Neue Westfälische - Bielefelder Tageblatt - Bielefeld Süd
Die Stadt will wissen, auf welchem Entwicklungsstand die Jungen und Mädchen bei der Einschulung sind. In Baumheide, Sieker und Sennestadt hakt’s
Bielefeld. Wann ein Kind fit für die Schule ist, hängt nicht allein vom Alter ab: Entscheidend für den Schuleintritt ist der Entwicklungsstand des Kindes. Der aber könnte bei den i-Dötzen nicht unterschiedlicher sein. Das wird im aktuellen Gesundheitsbericht der Stadt deutlich, der heute im Jugendhilfeausschuss vorgestellt wird.
Für Marcus Heidemann, Sprecher der 28 Kinder- und Jugendärzte im Berufsverband der Kinder- und Jugendärzte, ist das nichts Neues. „Es gibt eine ganze Reihe Kinder, bei denen zu wenig Förderung läuft“, sagt er. Hinzu käme häufig zu hoher Medienkonsum und zu wenig Bewegung.
Er kennt Kitas im Umfeld seiner Praxis in Stieghorst, in denen der Anteil der Kinder mit Förderbedarf sehr hoch ist. „An der Grundschulfähigkeit mancher Kinder dort muss man zweifeln.“Das sei aber nicht die Regel. „Wir haben auch Kinder in der Praxis, die pfiffig sind“, sagt er. Aber es gebe sie eben, die Kinder, die mit großen Problemen zu kämpfen hätten, weil diese zu spät angegangen seien.

◆ **Vorliegende Zeilen**
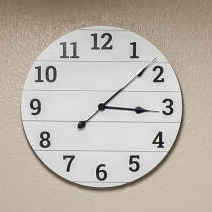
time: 3:08
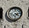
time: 4:13
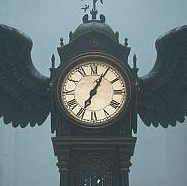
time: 7:04
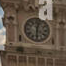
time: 12:30
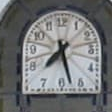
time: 7:27
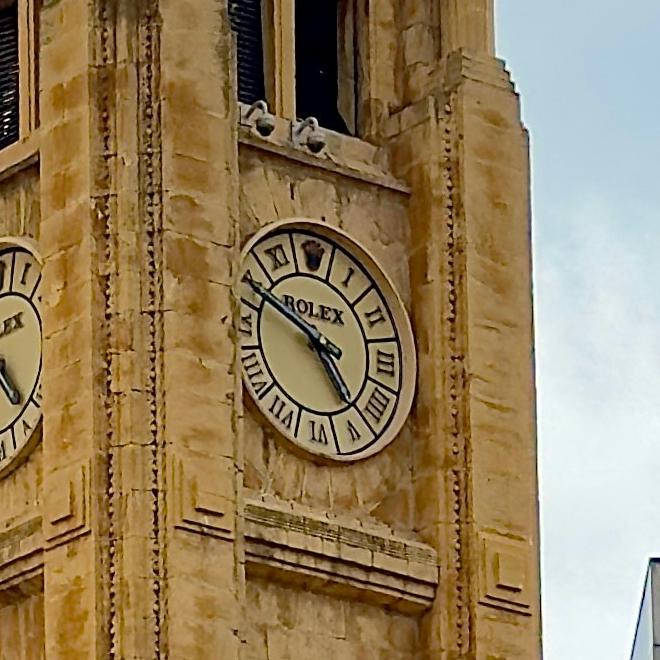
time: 4:48
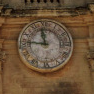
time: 11:46
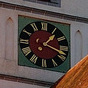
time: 1:18
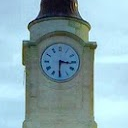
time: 3:30
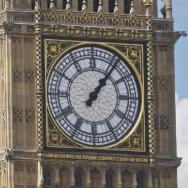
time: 1:06
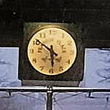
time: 5:51
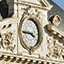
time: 3:44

◆ **Arbeitsanweisungen**
**A)** Übernehmen Sie aus dem Artikel über die Einschulung wortgetreu alles von „Er kennt Kitas“ bis hinunter zu „spät angegangen seien.“.
**B)** Schreiben Sie den Artikel über die Einschulung im Anschluss an seinen letzten Satz weiter.

◆ **Antworten der Reihe nach**
**A)**
Er kennt Kitas im Umfeld seiner Praxis in Stieghorst, in denen der Anteil der Kinder mit Förderbedarf sehr hoch ist. „An der Grundschulfähigkeit mancher Kinder dort muss man zweifeln.“Das sei aber nicht die Regel. „Wir haben auch Kinder in der Praxis, die pfiffig sind“, sagt er. Aber es gebe sie eben, die Kinder, die mit großen Problemen zu kämpfen hätten, weil diese zu spät angegangen seien.

**B)**
Kathrin Meise-Waltking ist Schulleiterin an der Hellingskampschule, einer Grundschule mit einem Migrationsanteil von 95 Prozent. Sie sagt: „Die Schere derjenigen, die wenig können und derjenigen, die fit sind, wird immer größer.“So kämen Kinder zu ihr an die Schule, die nicht mal einen Stift halten könnten. Die Schule steuert mit individuellen Förderungen dagegen. „Wir können nicht warten, bis eine ganze Klasse den Stift hält“, sagt sie. „Wir müssen sie da abholen, wo sie sind.“Ein großes Problem seien auch die mangelhaften Deutschkenntnisse.
Schon für die Jahre 2010 bis 2012 hatte es einen Gesundheitsbericht der Stadt gegeben, der jetzt für die Jahre 2015 bis 2017 fortgeschrieben wurde. „Damals gab es Auffälligkeiten in bestimmten Bezirken“, sagt Gesundheitsdezernentin Anja Ritschel. So wurden viele Kinder (50) ermittelt, die im statistischen Bezirk Baumheide wohnten, und wenig Zahlenvorwissen hatten. Aktuell waren es dann nur noch 14. „Wir haben darauf reagiert und in den städtischen Kitas verstärkt mit Mathematikkisten gearbeitet“, sagt sie. „Da hat also was gegriffen.“
Dafür gibt’s heute an anderen Stellen Probleme: So leben im Bezirk Siegfriedplatz vergleichsweise viele unversorgte Kinder mir Schwierigkeiten bei der Körperkoordination.
„Das hat uns etwas verblüfft“, sagt Ritschel. 23 Kinder waren das in den Jahren 2015 bis 2017, 2011 bis 2013 waren es weniger als 3. Jetzt müsse man schauen, ob es dort vielleicht zu wenig Spielplätze gebe, sagt Ritschel.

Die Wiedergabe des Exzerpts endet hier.